> **Things to do**
**1.** Duplicate the stretch of the Social Security discussion from "I have forgotten" through "dollars per week.".
**2.** In the Social Security discussion, rewrite the paragraph beginning "Medicare is a bit more expensive" more briefly, keeping its main points.
**3.** Continue the Social Security discussion from where it stops.

> **Provided text**
I will vote against any candidate for office who does not fight the
effort to make changes to Social Security within the next five years.
I will be vocal to my friends and family to follow my lead in this
regard. There is no crisis in Social Security other than the crisis
of distortions regarding the system’s balances. Educate yourself in
regards to this issue by reading the extensive materials provided at
this link:
http://bruceweb.blogspot.com/2008/08/angry-bear-social-security-series.html
Thank you for your attention to this letter.
Jack
Terry
and it’s a lot more palatable when you realize it’s only unfunded because no one has told the people they can pay for it — their own retirement — themselves at a rate of increasing the payroll tax about 20 cents per week each year.
Nancy,
You’re confusing Bruce’s reference to the Skomarofsky article yesterday with the reference to the L-M-S paper above. Skomarosky’s article is more of an expose outing the financial ties of the so-called reformers on the Obama Debt Commission and the banking and finance industry. Read it again so that there is no confusion and forward the link to as many people as you know.
Alternet: Obama Packs Debt Commission with Social Security Looters?
Nancy made a reading error, but her point is essentially that the infinite horizon is mind boggling science fiction. And i agree with that.
I have forgotten exactly what the deficit reduction numbers impiied by the “northwest plan” are… but Bruce is at least reasonably close. Without worrying about the high finance, the bottom line is that people can have their Social Security benefits unreduced and their retirement age not increased for the current tax level plus twenty cents per week, increased another twenty cents per week each year while wages are increase ten dollars per week.
Medicare is a bit more expensive, but the fix there is to find a way to cut the growth in medical care costs. it makes no sense to cut your medical insurance (medicare) because prices are going to go up. and the good news is that even if they do go up, the rising wages will go up much faster in absolute terms (but not percent terms) so that if you do not suffer from percentage paresis, you will realize the choice is not between medicare and food on the table, but between medicare and a new lexus on the table.

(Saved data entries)
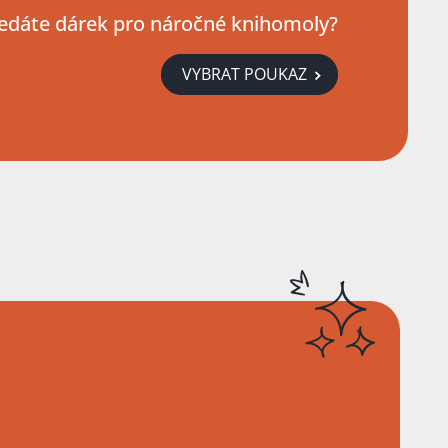
edáte dárek pro náročné knihomoly?
VYBRAT POUKAZ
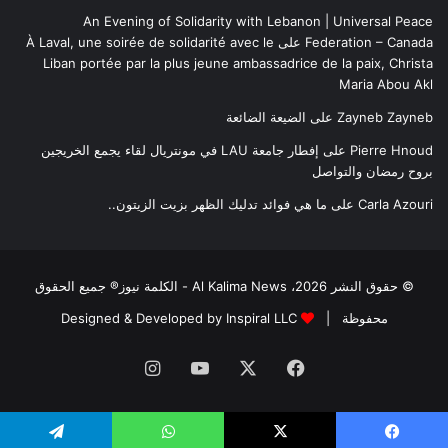
An Evening of Solidarity with Lebanon | Universal Peace
Federation – Canada
على
À Laval, une soirée de solidarité avec le
Liban portée par la plus jeune ambassadrice de la paix, Christa
Maria Abou Akl
Zayneb Zayneb
على
الضيعة الضائعة
Pierre Hnoud
على
إفطار جامعة LAU في مونتريال لقاء يجمع الخريجين
بروح رمضان والتواصل
Carla Azouri
على
ما هي فوائد تدليك الظهر بزيت الزيتون..
© حقوق النشر 2026، Al Kalima News - الكلمة نيوز® جميع الحقوق
محفوظة |
Designed & Developed by Inspiral LLC
فيسبوك
‫X
‫YouTube
انستقرام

> **List of answers**
**1.**
I have forgotten exactly what the deficit reduction numbers impiied by the “northwest plan” are… but Bruce is at least reasonably close. Without worrying about the high finance, the bottom line is that people can have their Social Security benefits unreduced and their retirement age not increased for the current tax level plus twenty cents per week, increased another twenty cents per week each year while wages are increase ten dollars per week.

**2.** Medicare costs somewhat more, and the fix is to slow the growth in medical care costs. Cutting Medicare because prices will rise makes no sense. Even if prices rise, wages will rise much faster in absolute terms, though not in percent terms. The real choice is therefore not between Medicare and food on the table but between Medicare and a new Lexus.

**3.**
and fool is not too harsh a word… for the people. liar and @#$%$$!! is the right word for the people promulgating this.
oh, and while we’re here
the northwest plan assumes that the debt TO social security will be paid. not paying it is theft. it does bring down the published numbers for that debt somewhat because the published numbers assume that we are going to just keep on borrowing more money to pay “promised benefits.” but the people can pay for their own damn benefits. that is what social security was designed to do. by paying an extra twenty cents per week each year they bring that “projected deficit” down a huge amount. (in fact to zero… but the debt already owed to Social Security remains.)
and just to be clear: social security doesn’t cost the treasur a dime.
beyond repaying what the congress already borrowed from social security.
but (shhh) congress could default on that debt with no real injustice to anyone. IFF the payroll tax were raised immediately to pay as you go levels. it would be a little more money than the post boomers expected to pay, but it would not be more money than they will get back in their own longer retirements. this would be far better for them than to have their benefits cut or retirement age raised.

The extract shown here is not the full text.